**AIM OF THE TASK**
Your copy should match the entries exactly, with no images carried over.

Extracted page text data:
-------

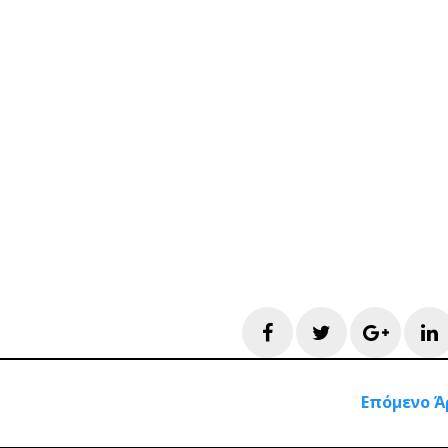
Facebook
Twitter
Googl
L
Επόμενο Ά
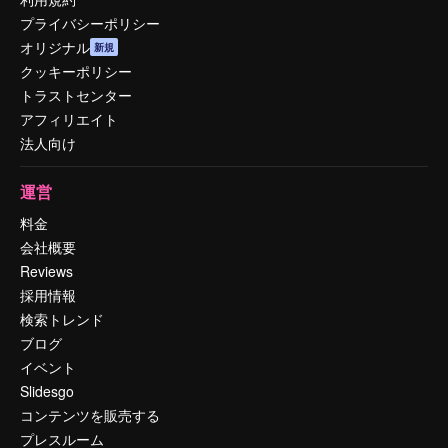
プライバシーポリシー
オリジナル
新規
クッキーポリシー
トラストセンター
アフィリエイト
法人向け
運営
料金
会社概要
Reviews
採用情報
検索トレンド
ブログ
イベント
Slidesgo
コンテンツを販売する
プレスルーム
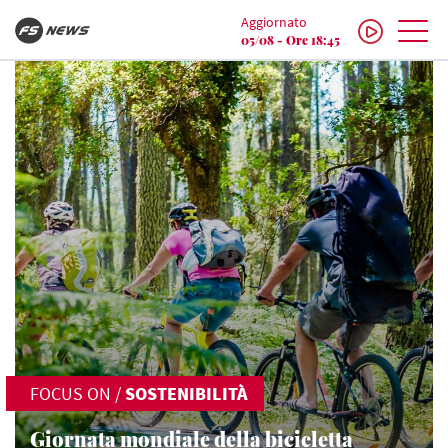
Aggiornato
05/08 - Ore 18:45
FOCUS ON
/
SOSTENIBILITÀ
Giornata mondiale della bicicletta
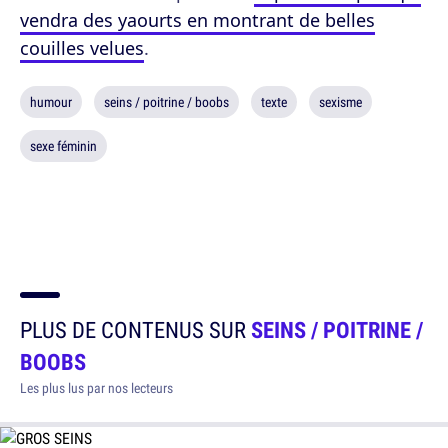
vendra des yaourts en montrant de belles
couilles velues
.
humour
seins / poitrine / boobs
texte
sexisme
sexe féminin
PLUS DE CONTENUS SUR
SEINS / POITRINE /
BOOBS
Les plus lus par nos lecteurs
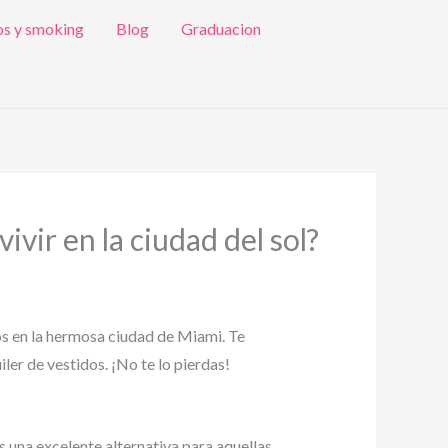
os y smoking
Blog
Graduacion
ivir en la ciudad del sol?
os en la hermosa ciudad de Miami. Te
ler de vestidos. ¡No te lo pierdas!
es una excelente alternativa para aquellas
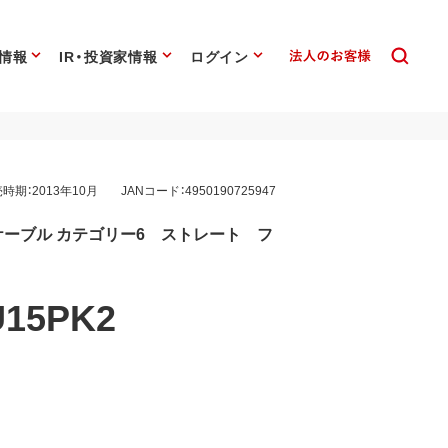
情報
IR・投資家情報
ログイン
時期：2013年10月
JANコード：4950190725947
ケーブル カテゴリー6 ストレート フ
U15PK2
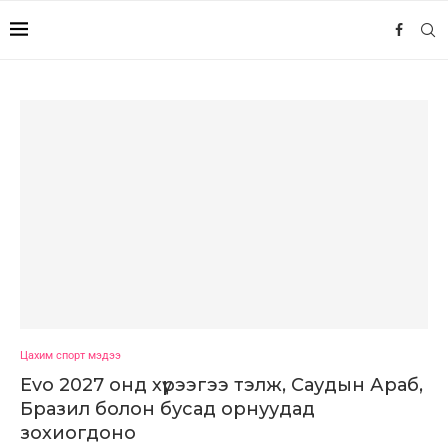
Цахим спорт мэдээ
Evo 2027 онд хүрээгээ тэлж, Саудын Араб,
Бразил болон бусад орнуудад
зохиогдоно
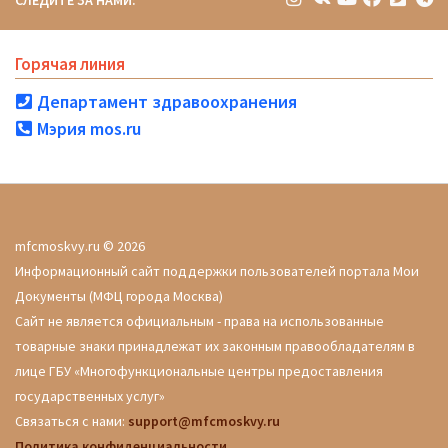
СЛЕДИТЕ ЗА НАМИ:
Горячая линия
Департамент здравоохранения
Мэрия mos.ru
mfcmoskvy.ru © 2026
Информационный сайт поддержки пользователей портала Мои
Документы (МФЦ города Москва)
Сайт не является официальным - права на использованные
товарные знаки принадлежат их законным правообладателям в
лице ГБУ «Многофункциональные центры предоставления
государственных услуг»
Связаться с нами:
support@mfcmoskvy.ru
Политика конфиденциальности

-------

**SOLUTION TO THIS PROBLEM**
Facebook
Twitter
Googl
L
Επόμενο Ά
プライバシーポリシー
オリジナル
新規
クッキーポリシー
トラストセンター
アフィリエイト
法人向け
運営
料金
会社概要
Reviews
採用情報
検索トレンド
ブログ
イベント
Slidesgo
コンテンツを販売する
プレスルーム
Aggiornato
05/08 - Ore 18:45
FOCUS ON
/
SOSTENIBILITÀ
Giornata mondiale della bicicletta
vendra des yaourts en montrant de belles
couilles velues
.
humour
seins / poitrine / boobs
texte
sexisme
sexe féminin
PLUS DE CONTENUS SUR
SEINS / POITRINE /
BOOBS
Les plus lus par nos lecteurs
os y smoking
Blog
Graduacion
ivir en la ciudad del sol?
os en la hermosa ciudad de Miami. Te
ler de vestidos. ¡No te lo pierdas!
es una excelente alternativa para aquellas
情報
IR・投資家情報
ログイン
時期：2013年10月
JANコード：4950190725947
ケーブル カテゴリー6 ストレート フ
U15PK2
Цахим спорт мэдээ
Evo 2027 онд хүрээгээ тэлж, Саудын Араб,
Бразил болон бусад орнуудад
зохиогдоно
СЛЕДИТЕ ЗА НАМИ:
Горячая линия
Департамент здравоохранения
Мэрия mos.ru
mfcmoskvy.ru © 2026
Информационный сайт поддержки пользователей портала Мои
Документы (МФЦ города Москва)
Сайт не является официальным - права на использованные
товарные знаки принадлежат их законным правообладателям в
лице ГБУ «Многофункциональные центры предоставления
государственных услуг»
Связаться с нами:
support@mfcmoskvy.ru
Политика конфиденциальности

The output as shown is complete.